Raft consensus implementation in java
The core algorithm is implemented based on the TLA+ spec, whose safety is proven, and liveness is highly depended on the pseudo random number sequence, which could be fine if different servers in the same cluster are generating random numbers with different seeds.
- Core Algorithm, safety is proven
- Configuration Change Support, add or remove servers one by one without limitation
- Client Request Support
- Urgent commit, see below
- log compaction
Urgent Commit, is a new feature introduced by this implementation, which enables the leader asks all other servers to commit one or more logs if commit index is advanced. With Urgent Commit, the system's performance is highly improved and the heartbeat interval could be increased to seconds,depends on how long your application can abide when a leader goes down, usually, one or two seconds is fine.
it's always safer to implement such kind of algorithm based on Math description other than natural languge description. there should be an auto conversion from TLA+ to programming languages, even they are talking things in different ways, but they are identical
In the example of dmprinter (Distributed Message Printer), it takes about 4ms to commit a message, while in Active-Active scenario (sending messages to all three instances of dmprinter), it takes about 9ms to commit a message, the data is collected by CLT (Central Limitation Theory) with 95% of confidence level.
This project contains not that much code, as it's well abstracted, here is the project structure
- core, the core algorithm implementation, you can go only with this, however, you need to implement the following interfaces,
- Logger and LoggerFactory
- RpcClient and RpcClientFactory
- RpcListener
- ServerStateManager and SequentialLogStore
- StateMachine
- exts, some implementations for the interfaces mentioned above, it provides TCP based CompletableFuture enabled RPC client and server as well as FileBasedSequentialLogStore, with this, you will be able to implement your own system by only implement StateMachine interface
- dmprinter, a sample application, as it's name, it's distributed message printer, for sample and testing.
- setup, some scripts for Windows(R) platform to run dmprinter
dmprinter is a distributed message printer which is used to verify the core implementation.

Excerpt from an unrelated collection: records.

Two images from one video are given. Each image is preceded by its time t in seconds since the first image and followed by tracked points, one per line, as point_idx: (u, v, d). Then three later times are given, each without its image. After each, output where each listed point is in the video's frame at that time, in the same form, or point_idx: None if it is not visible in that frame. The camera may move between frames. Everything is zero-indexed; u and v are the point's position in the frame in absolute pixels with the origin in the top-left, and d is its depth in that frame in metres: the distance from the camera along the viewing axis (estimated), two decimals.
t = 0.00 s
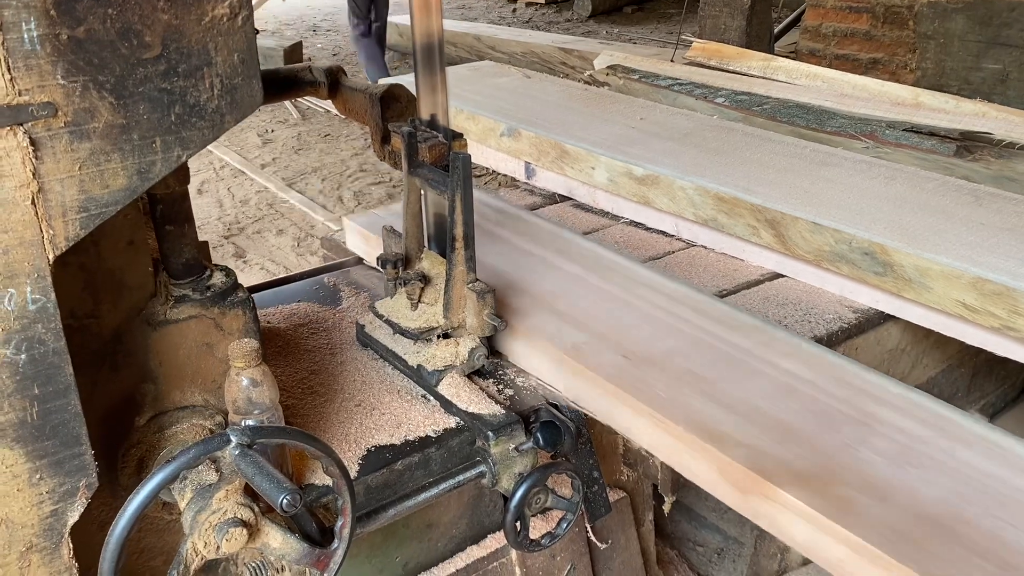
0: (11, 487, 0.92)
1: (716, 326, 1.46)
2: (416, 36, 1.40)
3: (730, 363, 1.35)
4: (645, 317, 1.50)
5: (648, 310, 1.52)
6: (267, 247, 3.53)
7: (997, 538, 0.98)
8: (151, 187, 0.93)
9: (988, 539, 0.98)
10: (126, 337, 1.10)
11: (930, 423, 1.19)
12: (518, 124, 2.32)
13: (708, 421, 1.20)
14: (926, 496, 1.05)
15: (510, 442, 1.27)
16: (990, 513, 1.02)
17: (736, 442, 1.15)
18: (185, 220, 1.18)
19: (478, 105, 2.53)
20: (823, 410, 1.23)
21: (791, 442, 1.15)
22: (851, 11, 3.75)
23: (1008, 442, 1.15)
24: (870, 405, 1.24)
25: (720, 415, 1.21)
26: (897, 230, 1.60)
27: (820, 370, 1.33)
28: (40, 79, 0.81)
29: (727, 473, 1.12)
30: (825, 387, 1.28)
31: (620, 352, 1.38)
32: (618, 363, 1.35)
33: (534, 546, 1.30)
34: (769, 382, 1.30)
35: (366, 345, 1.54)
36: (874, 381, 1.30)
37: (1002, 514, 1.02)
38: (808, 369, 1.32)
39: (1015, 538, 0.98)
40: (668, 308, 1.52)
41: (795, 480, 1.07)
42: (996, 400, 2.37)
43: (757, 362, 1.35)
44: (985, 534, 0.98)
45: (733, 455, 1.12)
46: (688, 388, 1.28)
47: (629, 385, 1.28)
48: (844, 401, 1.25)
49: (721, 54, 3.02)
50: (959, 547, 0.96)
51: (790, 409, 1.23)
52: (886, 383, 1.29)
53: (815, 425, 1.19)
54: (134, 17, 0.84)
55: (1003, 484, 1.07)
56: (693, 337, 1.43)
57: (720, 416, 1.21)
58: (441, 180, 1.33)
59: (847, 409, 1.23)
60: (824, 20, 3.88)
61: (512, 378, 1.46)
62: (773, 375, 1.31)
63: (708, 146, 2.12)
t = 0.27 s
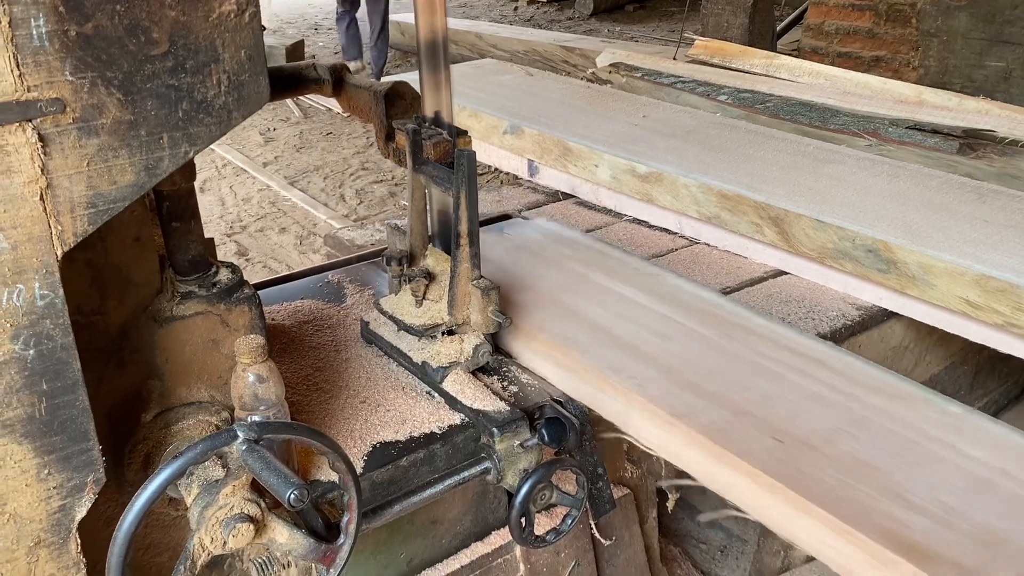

A set of Windows(R) based setup scripts is shipped with this project, under setup folder.
- Export three projects into one executable jar file, called jraft.jar
- start a command prompt, change directory to setup folder
- run setup.cmd, it will start three instances of jraft
- write a simple client by using python or whatever language you would love to to connect to any port between 8001 to 8003, which dmprinter is listening on. message format see below
- you can call addsrv.cmd <server-id-in-int> to start new instance of raft and call addsrv:<server-id-in-int>,tcp://localhost:900<server-id-in-int> to join the server to cluster, e.g. addsrv:4,tcp://localhost:9004 through the client, or remove a server from cluster rmsrv,4, check out more details about the message format as below,
Message format <header><message>
<header> := four bytes, which is encoded from an integer in little-endian format, the integer is the bytes of the <message>
<message> := <id|command>:<content>
<id> := uuid
<command> := addsrv|rmsrv
<content> := srvid,uri|srvid|any-string